Last year, we announced the general availability of RStudio on Amazon SageMaker, the industry’s first fully managed RStudio Workbench integrated development environment (IDE) in the cloud. You can quickly launch the familiar RStudio IDE and dial up and down the underlying compute resources without interrupting your work, making it easy to build machine learning (ML) and analytics solutions in R at scale.
Many of the RStudio on SageMaker users are also users of Amazon Redshift, a fully managed, petabyte-scale, massively parallel data warehouse for data storage and analytical workloads. It makes it fast, simple, and cost-effective to analyze all your data using standard SQL and your existing business intelligence (BI) tools. Users can also interact with data with ODBC, JDBC, or the Amazon Redshift Data API.
The use of RStudio on SageMaker and Amazon Redshift can be helpful for efficiently performing analysis on large data sets in the cloud. However, working with data in the cloud can present challenges, such as the need to remove organizational data silos, maintain security and compliance, and reduce complexity by standardizing tooling. AWS offers tools such as RStudio on SageMaker and Amazon Redshift to help tackle these challenges.
In this blog post, we will show you how to use both of these services together to efficiently perform analysis on massive data sets in the cloud while addressing the challenges mentioned above.
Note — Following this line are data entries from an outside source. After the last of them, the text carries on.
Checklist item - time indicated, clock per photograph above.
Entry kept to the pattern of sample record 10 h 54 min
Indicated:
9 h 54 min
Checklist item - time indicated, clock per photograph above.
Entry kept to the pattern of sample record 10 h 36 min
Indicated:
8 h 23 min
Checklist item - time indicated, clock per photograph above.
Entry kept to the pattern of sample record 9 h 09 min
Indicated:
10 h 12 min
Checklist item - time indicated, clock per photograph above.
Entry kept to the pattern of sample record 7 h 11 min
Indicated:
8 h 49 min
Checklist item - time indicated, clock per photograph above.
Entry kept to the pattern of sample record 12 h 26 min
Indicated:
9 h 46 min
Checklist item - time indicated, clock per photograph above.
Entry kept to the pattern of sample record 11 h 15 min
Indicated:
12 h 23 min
This blog focuses on the Rstudio on Amazon SageMaker language, with business analysts, data engineers, data scientists, and all developers that use the R Language and Amazon Redshift, as the target audience.
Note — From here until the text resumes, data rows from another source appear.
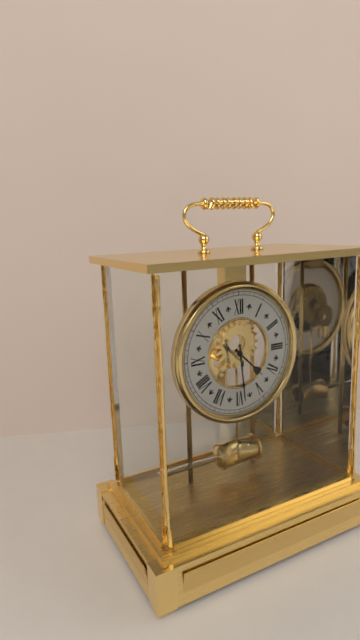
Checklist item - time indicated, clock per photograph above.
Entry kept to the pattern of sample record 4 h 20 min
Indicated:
4 h 29 min
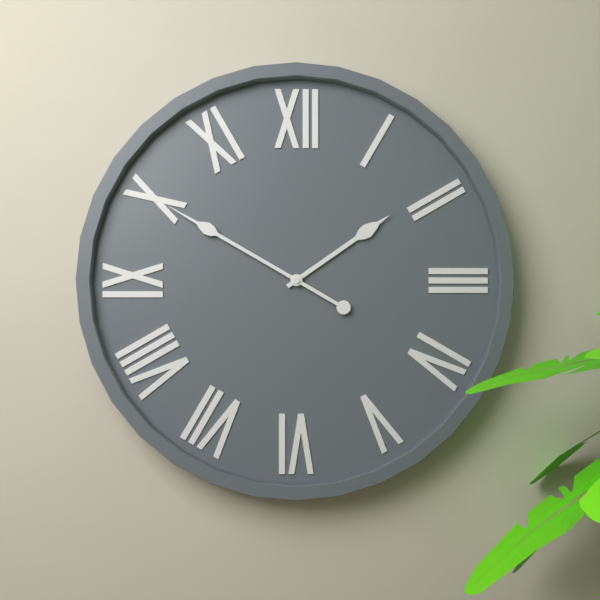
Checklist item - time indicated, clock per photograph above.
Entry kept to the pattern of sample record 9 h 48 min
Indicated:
1 h 50 min
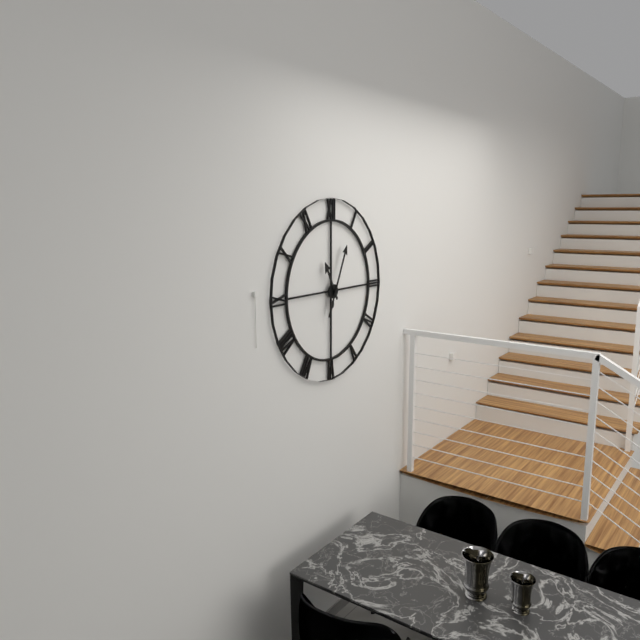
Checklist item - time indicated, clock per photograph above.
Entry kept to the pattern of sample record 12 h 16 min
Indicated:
11 h 04 min
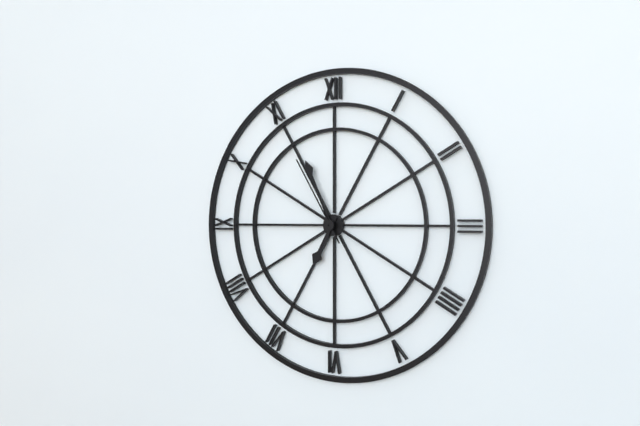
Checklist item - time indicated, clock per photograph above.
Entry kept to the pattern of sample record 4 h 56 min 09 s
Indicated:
6 h 56 min 55 s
If you’d like to use the traditional SageMaker Studio experience with Amazon Redshift, refer to Using the Amazon Redshift Data API to interact from an Amazon SageMaker Jupyter notebook.
Solution overview
In the blog today, we will be executing the following steps:
- Cloning the sample repository with the required packages.
- Connecting to Amazon Redshift with a secure ODBC connection (ODBC is the preferred protocol for RStudio).
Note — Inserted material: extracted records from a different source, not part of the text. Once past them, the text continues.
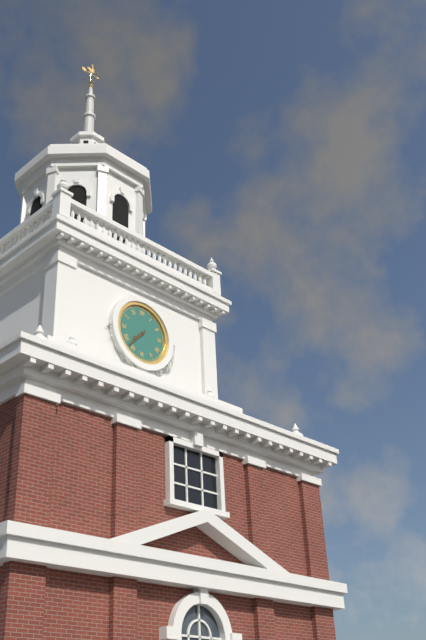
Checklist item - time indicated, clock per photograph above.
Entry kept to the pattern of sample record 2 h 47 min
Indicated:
7 h 37 min
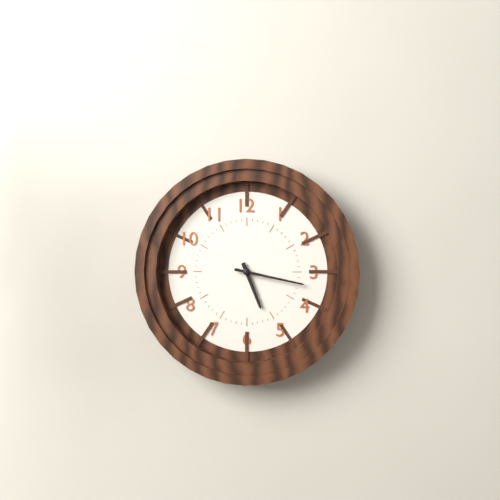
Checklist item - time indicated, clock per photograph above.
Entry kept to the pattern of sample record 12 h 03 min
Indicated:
5 h 17 min
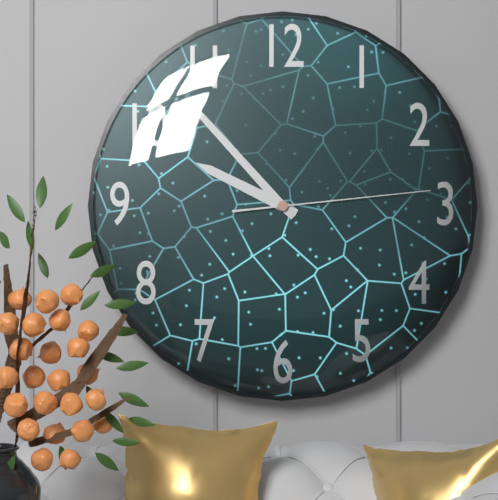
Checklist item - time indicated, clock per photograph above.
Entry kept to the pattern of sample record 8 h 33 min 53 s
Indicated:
9 h 53 min 14 s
- Running queries and SageMaker API actions on data within Amazon Redshift Serverless through RStudio on SageMaker
This process is depicted in the following solutions architecture:
Solution walkthrough
Prerequisites
Prior to getting started, ensure you have all requirements for setting up RStudio on Amazon SageMaker and Amazon Redshift Serverless, such as:
We will be using a CloudFormation stack to generate the required infrastructure.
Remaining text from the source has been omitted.